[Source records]
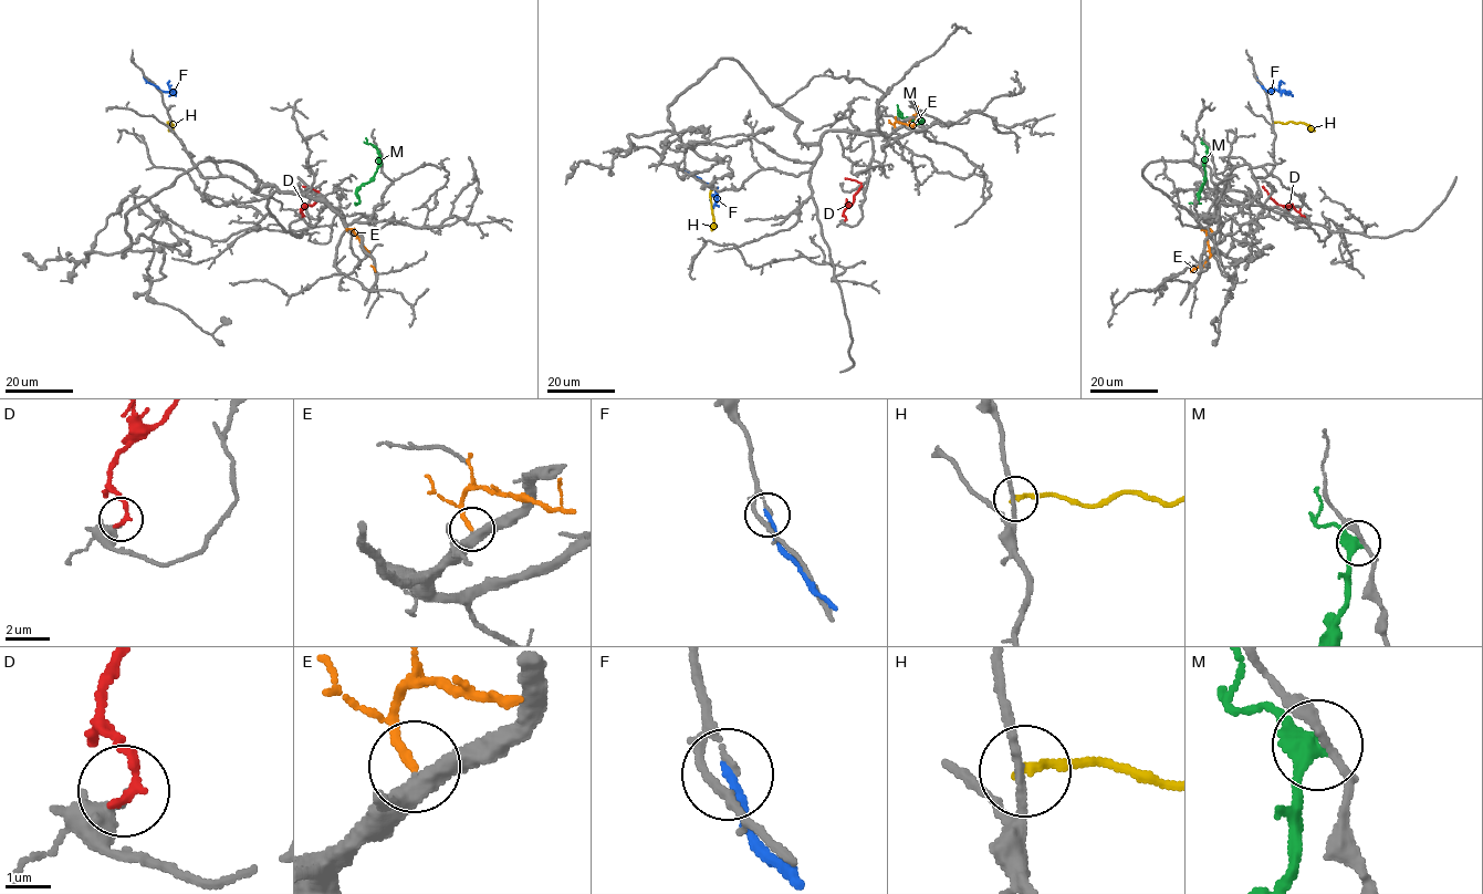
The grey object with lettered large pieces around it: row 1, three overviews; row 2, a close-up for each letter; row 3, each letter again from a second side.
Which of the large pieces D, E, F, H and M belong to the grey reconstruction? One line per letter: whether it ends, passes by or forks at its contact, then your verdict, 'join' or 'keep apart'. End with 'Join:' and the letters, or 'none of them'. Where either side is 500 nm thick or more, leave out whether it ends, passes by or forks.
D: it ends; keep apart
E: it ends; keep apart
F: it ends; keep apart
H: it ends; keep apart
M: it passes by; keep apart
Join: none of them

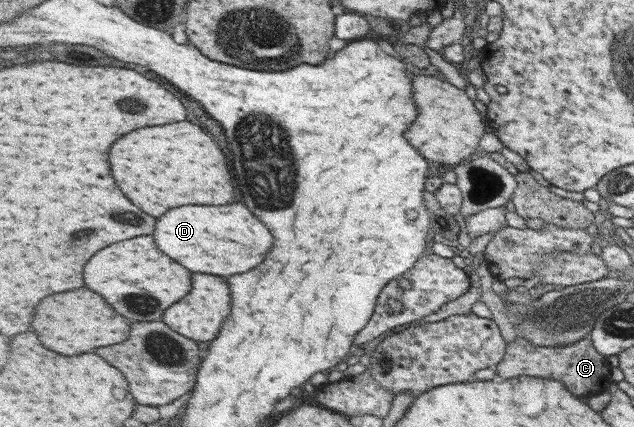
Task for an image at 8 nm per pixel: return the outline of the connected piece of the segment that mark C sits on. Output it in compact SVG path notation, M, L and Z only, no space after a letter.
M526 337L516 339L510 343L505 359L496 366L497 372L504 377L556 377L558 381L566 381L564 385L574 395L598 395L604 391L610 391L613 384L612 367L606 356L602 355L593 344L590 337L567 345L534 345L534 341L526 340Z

▶ [Work task]: None of the images should be copied, but every entry must be given again exactly.

▶ [Response]:
The grey object with lettered large pieces around it: row 1, three overviews; row 2, a close-up for each letter; row 3, each letter again from a second side.
Which of the large pieces D, E, F, H and M belong to the grey reconstruction? One line per letter: whether it ends, passes by or forks at its contact, then your verdict, 'join' or 'keep apart'. End with 'Join:' and the letters, or 'none of them'. Where either side is 500 nm thick or more, leave out whether it ends, passes by or forks.
D: it ends; keep apart
E: it ends; keep apart
F: it ends; keep apart
H: it ends; keep apart
M: it passes by; keep apart
Join: none of them

Task for an image at 8 nm per pixel: return the outline of the connected piece of the segment that mark C sits on. Output it in compact SVG path notation, M, L and Z only, no space after a letter.
M526 337L516 339L510 343L505 359L496 366L497 372L504 377L556 377L558 381L566 381L564 385L574 395L598 395L604 391L610 391L613 384L612 367L606 356L602 355L593 344L590 337L567 345L534 345L534 341L526 340Z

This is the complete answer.